Léo Daniderff (Gaston-Ferdinand Niquet; 16 February 1878 in Angers, France - 24 October 1943 in Rosny-sous-Bois, France) was a French composer of the pre-World War II era.

His 1917 comical song, a foxtrot-shimmy named "Je cherche après Titine" (lyrics by Louis Maubon and Marcel Bertal), became world-famous due to Charlie Chaplin's singing it in gibberish in Modern Times (1936), especially because it was the first time his character ever spoke in the movies and Chaplin did not want The Tramp to use any particular language. The title means "I am looking for Titine", and Titine is the diminutive of some feminine first names such as Martine and Clémentine.

In the United States this song appeared in 1925 in the Broadway musical Puzzles of 1925, and was recorded by tenor Billy Jones.

In Poland, the song was initially sung as a cabaret number by Eugeniusz Bodo with original lyrics by Andrzej Włast (signing as "Willy" on the music sheet), to a major success. A few years later, in 1939, the song was adapted again, into the "Wąsik, ach ten wąsik" ("Oh, what a moustache!") number and performed by Ludwik Sempoliński. This time the lyrics tried to "decide" who was funnier and who brought more to the world, Chaplin or Hitler. After the outbreak of the Second World War, the Gestapo tried to locate both Sempoliński and the lyricist, who was either Julian Tuwim or Marian Hemar, but failed to find either.

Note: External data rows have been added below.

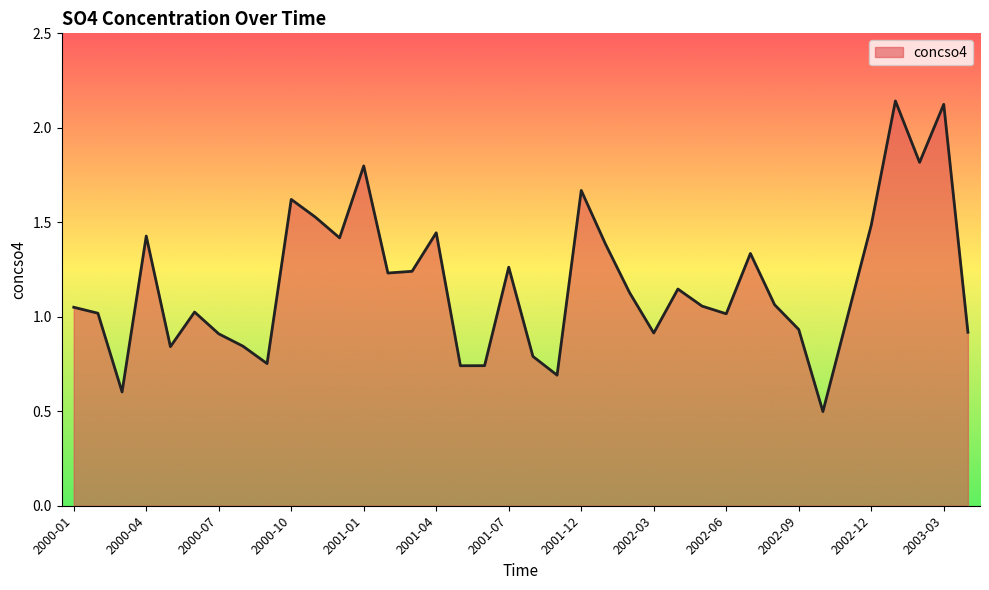

What is the smallest value displayed?

0.5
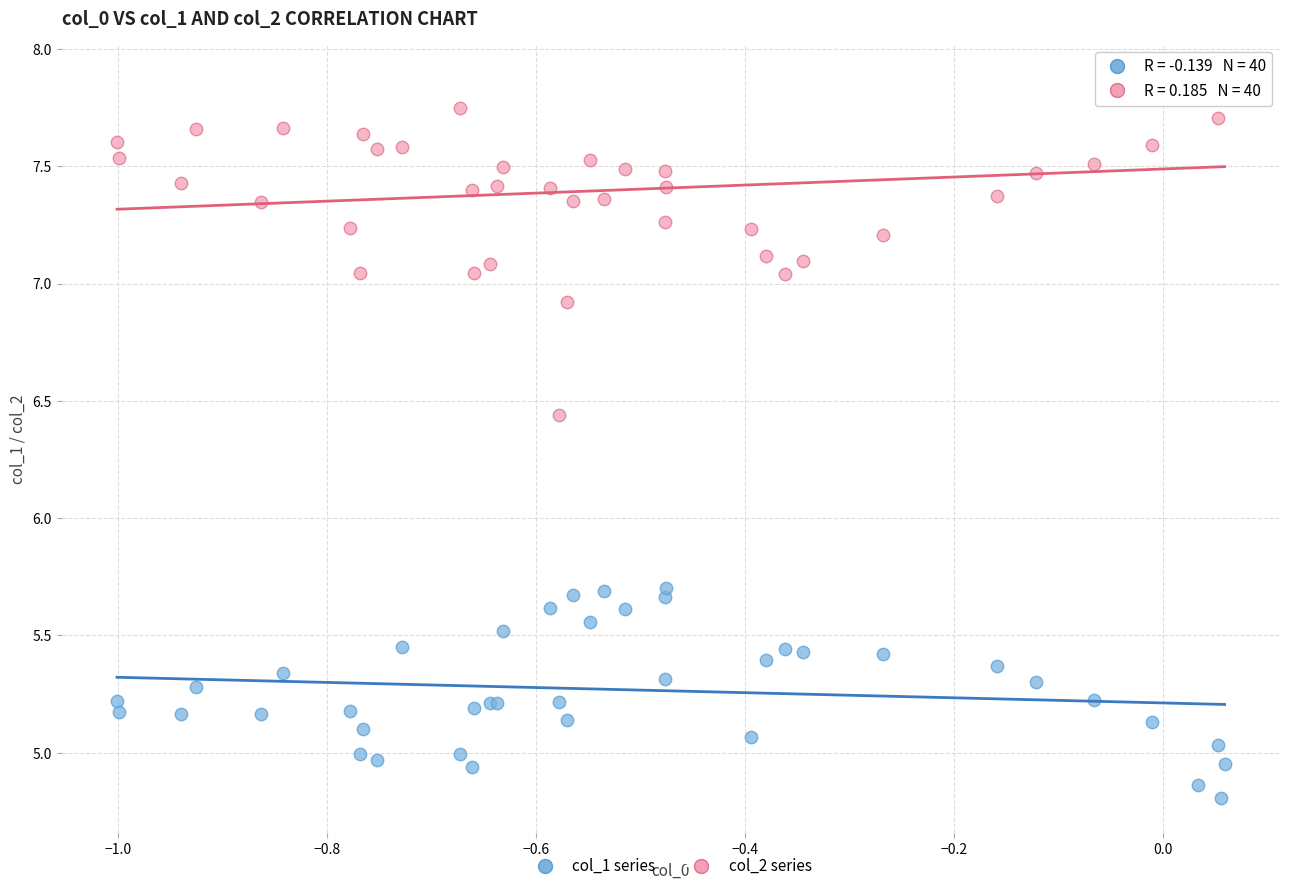

Which series reaches the minimum Y coordinate?

col_1 series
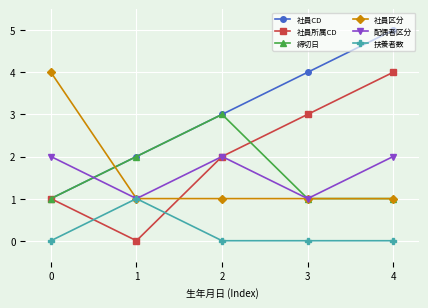

The 社員所属CD series shows 7 at 4. True or false?

False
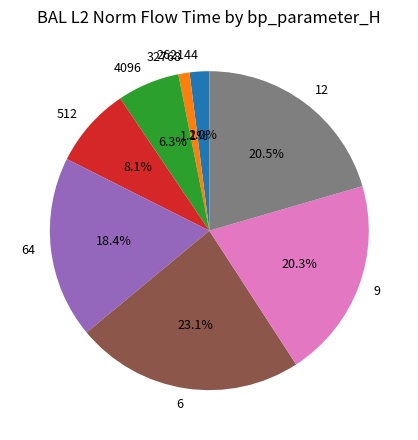

Is there any slice that represents more than half of the pie?

No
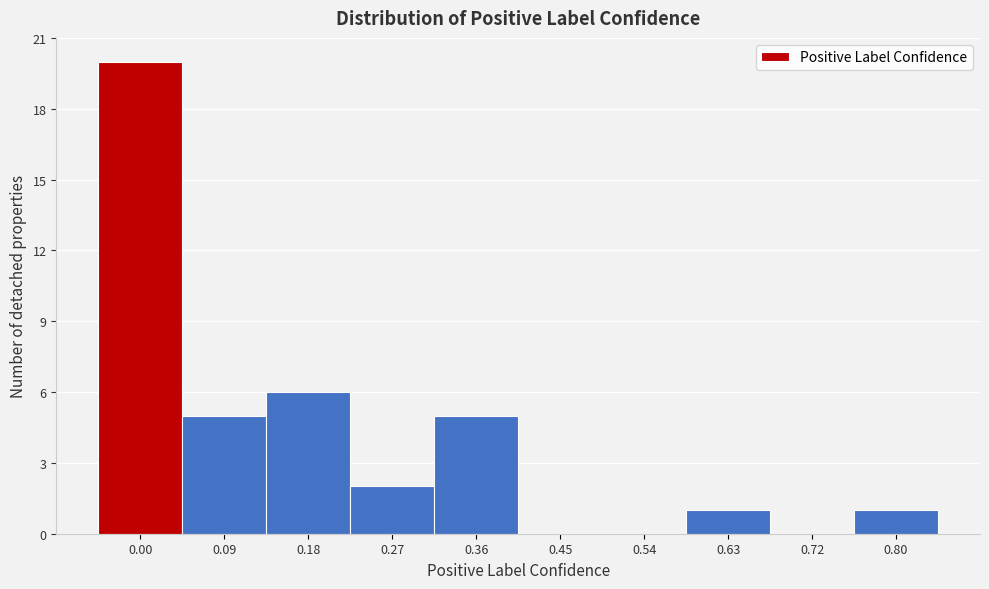

Reading left to right, extract all data points from this chart.

0.00=20	0.09=5	0.18=6	0.27=2	0.36=5	0.45=0	0.54=0	0.63=1	0.72=0	0.80=1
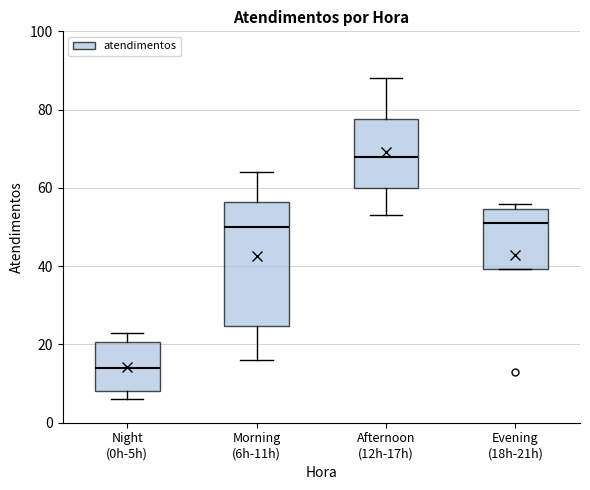

Where does the upper whisker of the box for Afternoon (12h-17h) end on the y-axis? The values are not printed on the chart, so give them approximately, as read against the axis.

88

Around 1964, Jacques Brel also wrote a song named Titine, incorporating fragments of the melody and referencing both Daniderff's song and Chaplin.

Other singers were Georgette Plana and Yves Montand.

The song's copyright belongs or belonged to Editions Léon Agel and Les Nouvelles Editions Méridian.

Daniderff's other hit song, "Sur la Riviera", was used as the theme for Jean Renoir's film Boudu Saved from Drowning (1932).

The song was parodied by Gary Muller in 1982 as "My Name Is Not Merv Griffin".